BEGIN DATASET EXCERPTS

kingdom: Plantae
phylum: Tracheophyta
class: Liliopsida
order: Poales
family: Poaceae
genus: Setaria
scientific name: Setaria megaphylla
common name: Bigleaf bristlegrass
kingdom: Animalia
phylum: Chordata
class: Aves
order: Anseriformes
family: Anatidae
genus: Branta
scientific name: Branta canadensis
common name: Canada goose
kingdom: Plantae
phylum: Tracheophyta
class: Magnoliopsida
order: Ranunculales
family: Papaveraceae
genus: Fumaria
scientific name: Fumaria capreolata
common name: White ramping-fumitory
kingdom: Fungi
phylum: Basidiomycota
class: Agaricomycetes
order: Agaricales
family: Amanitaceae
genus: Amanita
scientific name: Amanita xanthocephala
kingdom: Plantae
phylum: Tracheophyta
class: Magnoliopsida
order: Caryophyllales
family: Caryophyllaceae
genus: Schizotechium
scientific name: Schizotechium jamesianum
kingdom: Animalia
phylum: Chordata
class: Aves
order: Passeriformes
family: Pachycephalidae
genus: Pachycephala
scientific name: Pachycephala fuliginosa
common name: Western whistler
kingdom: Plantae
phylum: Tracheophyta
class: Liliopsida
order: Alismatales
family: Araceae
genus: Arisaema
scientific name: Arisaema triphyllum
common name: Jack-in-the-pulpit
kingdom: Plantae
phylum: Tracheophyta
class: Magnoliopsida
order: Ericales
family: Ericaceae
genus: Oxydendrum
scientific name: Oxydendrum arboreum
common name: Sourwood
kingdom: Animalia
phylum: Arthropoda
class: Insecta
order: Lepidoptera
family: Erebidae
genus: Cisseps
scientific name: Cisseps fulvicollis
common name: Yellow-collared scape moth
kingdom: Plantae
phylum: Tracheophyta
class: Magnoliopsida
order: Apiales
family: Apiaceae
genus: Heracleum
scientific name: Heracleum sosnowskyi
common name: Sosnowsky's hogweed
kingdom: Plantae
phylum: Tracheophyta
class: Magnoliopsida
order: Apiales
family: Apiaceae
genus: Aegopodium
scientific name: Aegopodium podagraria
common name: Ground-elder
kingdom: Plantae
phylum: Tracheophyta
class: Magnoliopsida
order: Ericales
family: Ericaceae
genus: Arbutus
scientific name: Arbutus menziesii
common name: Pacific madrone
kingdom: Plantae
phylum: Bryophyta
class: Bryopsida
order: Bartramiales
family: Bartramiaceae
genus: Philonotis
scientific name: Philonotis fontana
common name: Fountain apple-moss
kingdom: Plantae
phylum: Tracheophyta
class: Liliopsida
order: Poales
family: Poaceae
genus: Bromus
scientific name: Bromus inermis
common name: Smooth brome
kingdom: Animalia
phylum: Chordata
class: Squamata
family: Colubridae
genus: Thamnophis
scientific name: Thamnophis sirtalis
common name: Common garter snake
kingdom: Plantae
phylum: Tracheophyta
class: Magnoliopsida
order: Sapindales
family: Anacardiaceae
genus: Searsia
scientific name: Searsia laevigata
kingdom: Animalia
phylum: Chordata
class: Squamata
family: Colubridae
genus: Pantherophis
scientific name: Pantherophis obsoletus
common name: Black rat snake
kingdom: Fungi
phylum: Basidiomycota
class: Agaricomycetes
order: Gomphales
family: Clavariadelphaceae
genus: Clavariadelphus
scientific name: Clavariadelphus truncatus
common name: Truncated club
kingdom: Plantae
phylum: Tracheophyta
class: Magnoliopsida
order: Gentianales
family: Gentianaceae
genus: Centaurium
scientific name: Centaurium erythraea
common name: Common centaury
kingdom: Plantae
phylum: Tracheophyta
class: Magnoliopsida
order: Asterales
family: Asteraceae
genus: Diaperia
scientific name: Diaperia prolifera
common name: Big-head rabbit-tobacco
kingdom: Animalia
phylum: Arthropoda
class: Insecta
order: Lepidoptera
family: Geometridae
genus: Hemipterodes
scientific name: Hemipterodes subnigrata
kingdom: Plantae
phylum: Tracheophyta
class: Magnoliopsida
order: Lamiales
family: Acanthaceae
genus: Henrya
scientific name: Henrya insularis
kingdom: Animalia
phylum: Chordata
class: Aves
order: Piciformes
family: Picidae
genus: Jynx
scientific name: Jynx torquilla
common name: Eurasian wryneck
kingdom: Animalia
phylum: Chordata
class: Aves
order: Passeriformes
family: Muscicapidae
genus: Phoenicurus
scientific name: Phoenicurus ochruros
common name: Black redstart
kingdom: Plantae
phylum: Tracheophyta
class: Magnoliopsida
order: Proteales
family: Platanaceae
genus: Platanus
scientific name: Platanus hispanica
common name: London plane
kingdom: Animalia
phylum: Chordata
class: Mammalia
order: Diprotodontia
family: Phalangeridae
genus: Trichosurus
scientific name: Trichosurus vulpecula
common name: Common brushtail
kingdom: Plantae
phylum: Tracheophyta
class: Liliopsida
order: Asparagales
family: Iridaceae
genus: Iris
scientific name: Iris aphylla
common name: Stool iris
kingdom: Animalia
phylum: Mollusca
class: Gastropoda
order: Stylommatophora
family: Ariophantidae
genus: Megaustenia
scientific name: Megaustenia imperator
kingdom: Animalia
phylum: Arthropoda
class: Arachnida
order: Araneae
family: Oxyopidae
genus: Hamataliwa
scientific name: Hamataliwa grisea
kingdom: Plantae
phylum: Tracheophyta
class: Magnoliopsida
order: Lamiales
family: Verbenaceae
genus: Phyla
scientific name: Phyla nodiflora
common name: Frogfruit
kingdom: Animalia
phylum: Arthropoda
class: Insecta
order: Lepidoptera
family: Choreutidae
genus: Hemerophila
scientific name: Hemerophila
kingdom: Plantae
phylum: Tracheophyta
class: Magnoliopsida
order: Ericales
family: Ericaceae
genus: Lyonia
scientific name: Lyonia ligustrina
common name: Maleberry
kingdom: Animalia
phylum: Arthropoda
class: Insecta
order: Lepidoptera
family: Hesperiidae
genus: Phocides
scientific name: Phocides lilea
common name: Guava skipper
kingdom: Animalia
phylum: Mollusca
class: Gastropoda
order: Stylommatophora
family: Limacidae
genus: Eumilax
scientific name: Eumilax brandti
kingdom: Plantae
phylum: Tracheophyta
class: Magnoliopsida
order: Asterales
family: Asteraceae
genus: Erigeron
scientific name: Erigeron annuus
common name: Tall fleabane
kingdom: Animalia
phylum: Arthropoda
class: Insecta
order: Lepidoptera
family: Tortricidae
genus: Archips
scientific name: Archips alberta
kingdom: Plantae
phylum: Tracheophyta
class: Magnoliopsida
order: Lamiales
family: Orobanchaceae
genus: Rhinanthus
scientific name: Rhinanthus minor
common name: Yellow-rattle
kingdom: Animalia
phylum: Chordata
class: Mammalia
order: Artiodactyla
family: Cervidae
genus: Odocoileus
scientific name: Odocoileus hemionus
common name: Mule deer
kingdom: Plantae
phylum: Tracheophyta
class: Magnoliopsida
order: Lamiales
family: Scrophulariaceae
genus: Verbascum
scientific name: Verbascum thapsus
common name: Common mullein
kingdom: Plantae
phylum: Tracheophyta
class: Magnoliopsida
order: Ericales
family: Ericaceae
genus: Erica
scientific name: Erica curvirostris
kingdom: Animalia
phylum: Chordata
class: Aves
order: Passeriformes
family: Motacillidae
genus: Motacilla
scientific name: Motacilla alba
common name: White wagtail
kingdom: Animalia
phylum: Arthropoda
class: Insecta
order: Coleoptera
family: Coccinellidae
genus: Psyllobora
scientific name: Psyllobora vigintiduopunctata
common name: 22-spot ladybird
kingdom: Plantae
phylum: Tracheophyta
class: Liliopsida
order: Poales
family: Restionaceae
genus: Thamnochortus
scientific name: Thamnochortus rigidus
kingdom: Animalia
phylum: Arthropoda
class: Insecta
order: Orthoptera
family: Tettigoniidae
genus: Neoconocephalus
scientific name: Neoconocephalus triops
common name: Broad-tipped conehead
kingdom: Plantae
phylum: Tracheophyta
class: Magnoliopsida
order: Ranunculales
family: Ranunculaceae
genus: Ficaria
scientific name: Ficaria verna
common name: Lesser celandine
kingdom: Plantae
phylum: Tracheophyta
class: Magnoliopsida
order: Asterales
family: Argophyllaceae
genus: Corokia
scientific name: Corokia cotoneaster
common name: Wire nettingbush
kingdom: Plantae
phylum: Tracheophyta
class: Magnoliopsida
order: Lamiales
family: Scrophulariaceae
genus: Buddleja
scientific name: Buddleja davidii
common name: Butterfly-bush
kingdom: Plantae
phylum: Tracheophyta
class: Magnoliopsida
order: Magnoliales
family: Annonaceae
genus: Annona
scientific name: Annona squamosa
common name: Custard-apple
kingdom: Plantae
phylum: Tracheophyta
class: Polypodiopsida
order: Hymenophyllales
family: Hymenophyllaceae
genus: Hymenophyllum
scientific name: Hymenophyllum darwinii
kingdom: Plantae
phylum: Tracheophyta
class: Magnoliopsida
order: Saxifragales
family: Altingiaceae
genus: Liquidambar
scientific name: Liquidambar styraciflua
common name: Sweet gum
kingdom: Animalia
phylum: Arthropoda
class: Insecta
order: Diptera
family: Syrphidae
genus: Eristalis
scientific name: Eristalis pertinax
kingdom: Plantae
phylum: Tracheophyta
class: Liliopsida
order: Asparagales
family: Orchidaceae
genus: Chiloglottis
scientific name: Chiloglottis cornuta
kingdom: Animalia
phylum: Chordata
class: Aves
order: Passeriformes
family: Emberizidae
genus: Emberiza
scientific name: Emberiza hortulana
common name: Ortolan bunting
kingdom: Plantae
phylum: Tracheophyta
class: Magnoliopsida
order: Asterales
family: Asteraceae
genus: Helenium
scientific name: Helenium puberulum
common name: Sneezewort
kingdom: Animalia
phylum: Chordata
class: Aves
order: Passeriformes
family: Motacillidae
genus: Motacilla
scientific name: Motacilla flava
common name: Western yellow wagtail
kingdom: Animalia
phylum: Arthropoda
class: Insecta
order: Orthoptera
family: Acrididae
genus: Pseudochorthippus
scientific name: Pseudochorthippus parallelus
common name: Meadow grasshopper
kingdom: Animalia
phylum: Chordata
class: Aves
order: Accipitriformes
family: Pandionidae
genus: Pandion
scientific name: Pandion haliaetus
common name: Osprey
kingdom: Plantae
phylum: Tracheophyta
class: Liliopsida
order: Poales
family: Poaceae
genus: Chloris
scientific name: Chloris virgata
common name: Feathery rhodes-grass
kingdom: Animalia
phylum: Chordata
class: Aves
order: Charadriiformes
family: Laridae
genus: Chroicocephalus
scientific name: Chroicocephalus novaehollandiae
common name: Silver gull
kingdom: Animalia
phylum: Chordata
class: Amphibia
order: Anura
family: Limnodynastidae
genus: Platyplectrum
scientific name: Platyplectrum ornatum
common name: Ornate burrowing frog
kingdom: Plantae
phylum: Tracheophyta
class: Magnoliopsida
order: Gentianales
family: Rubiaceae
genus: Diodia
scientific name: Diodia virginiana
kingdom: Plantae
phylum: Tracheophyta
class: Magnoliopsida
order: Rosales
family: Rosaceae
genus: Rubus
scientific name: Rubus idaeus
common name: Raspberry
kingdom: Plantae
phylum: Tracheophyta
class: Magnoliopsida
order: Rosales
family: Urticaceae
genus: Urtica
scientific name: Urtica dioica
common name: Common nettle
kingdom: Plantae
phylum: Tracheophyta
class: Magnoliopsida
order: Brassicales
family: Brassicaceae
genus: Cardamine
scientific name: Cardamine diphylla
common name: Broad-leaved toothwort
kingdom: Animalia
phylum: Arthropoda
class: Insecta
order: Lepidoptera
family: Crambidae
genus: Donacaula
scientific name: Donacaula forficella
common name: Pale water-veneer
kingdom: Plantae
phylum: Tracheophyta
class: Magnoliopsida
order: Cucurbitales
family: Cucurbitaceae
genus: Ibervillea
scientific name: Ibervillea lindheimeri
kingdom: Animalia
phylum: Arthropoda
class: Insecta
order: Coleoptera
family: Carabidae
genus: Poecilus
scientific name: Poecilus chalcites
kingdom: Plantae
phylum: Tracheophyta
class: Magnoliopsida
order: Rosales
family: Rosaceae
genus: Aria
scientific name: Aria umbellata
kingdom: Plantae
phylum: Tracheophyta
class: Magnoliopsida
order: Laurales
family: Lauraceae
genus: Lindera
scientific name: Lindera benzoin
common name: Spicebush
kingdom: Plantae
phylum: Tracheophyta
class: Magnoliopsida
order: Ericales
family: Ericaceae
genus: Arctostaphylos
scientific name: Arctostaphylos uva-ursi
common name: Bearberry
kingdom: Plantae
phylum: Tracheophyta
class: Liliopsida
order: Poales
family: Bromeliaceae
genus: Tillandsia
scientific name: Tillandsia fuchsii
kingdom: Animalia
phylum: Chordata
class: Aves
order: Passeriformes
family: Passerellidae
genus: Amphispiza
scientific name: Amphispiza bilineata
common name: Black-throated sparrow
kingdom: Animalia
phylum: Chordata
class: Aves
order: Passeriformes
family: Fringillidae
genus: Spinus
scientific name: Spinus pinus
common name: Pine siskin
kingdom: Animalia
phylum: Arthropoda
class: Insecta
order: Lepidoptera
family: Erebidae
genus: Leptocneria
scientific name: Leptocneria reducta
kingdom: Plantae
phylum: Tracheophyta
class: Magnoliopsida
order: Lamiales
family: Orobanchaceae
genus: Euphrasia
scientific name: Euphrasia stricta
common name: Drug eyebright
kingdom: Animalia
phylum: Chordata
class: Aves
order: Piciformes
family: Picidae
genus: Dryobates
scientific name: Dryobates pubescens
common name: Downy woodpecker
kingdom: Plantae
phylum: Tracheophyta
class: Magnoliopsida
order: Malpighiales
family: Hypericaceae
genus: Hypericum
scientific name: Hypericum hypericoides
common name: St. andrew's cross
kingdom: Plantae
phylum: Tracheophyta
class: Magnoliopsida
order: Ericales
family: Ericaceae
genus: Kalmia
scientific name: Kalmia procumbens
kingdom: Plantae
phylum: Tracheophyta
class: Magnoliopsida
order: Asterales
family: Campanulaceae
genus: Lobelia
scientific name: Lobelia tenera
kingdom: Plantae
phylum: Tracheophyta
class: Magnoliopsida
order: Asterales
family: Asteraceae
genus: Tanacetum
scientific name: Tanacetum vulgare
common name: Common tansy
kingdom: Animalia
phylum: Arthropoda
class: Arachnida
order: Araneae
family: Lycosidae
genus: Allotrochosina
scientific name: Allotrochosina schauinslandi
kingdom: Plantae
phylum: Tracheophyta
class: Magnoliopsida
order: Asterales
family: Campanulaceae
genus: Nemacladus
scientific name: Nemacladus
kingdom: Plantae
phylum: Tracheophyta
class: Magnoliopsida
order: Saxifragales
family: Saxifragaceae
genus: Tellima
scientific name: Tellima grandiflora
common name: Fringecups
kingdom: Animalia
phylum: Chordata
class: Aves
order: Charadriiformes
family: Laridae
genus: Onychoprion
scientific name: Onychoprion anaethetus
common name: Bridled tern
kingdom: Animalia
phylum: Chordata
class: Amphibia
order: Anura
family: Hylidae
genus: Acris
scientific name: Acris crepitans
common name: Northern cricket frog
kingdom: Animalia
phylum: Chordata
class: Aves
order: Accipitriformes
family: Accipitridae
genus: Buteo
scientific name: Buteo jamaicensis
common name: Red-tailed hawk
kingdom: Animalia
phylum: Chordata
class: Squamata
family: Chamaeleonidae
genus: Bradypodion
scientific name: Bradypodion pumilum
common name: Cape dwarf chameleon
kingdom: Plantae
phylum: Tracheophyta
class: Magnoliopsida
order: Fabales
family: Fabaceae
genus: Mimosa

END DATASET EXCERPTS

- WHAT THE EXERCISE ASKS -
Reproduce word for word the lines above, from the line containing "genus: Allotrochosina" through the last line of the items.

- RESULT OF THE TASK -
genus: Allotrochosina
scientific name: Allotrochosina schauinslandi
kingdom: Plantae
phylum: Tracheophyta
class: Magnoliopsida
order: Asterales
family: Campanulaceae
genus: Nemacladus
scientific name: Nemacladus
kingdom: Plantae
phylum: Tracheophyta
class: Magnoliopsida
order: Saxifragales
family: Saxifragaceae
genus: Tellima
scientific name: Tellima grandiflora
common name: Fringecups
kingdom: Animalia
phylum: Chordata
class: Aves
order: Charadriiformes
family: Laridae
genus: Onychoprion
scientific name: Onychoprion anaethetus
common name: Bridled tern
kingdom: Animalia
phylum: Chordata
class: Amphibia
order: Anura
family: Hylidae
genus: Acris
scientific name: Acris crepitans
common name: Northern cricket frog
kingdom: Animalia
phylum: Chordata
class: Aves
order: Accipitriformes
family: Accipitridae
genus: Buteo
scientific name: Buteo jamaicensis
common name: Red-tailed hawk
kingdom: Animalia
phylum: Chordata
class: Squamata
family: Chamaeleonidae
genus: Bradypodion
scientific name: Bradypodion pumilum
common name: Cape dwarf chameleon
kingdom: Plantae
phylum: Tracheophyta
class: Magnoliopsida
order: Fabales
family: Fabaceae
genus: Mimosa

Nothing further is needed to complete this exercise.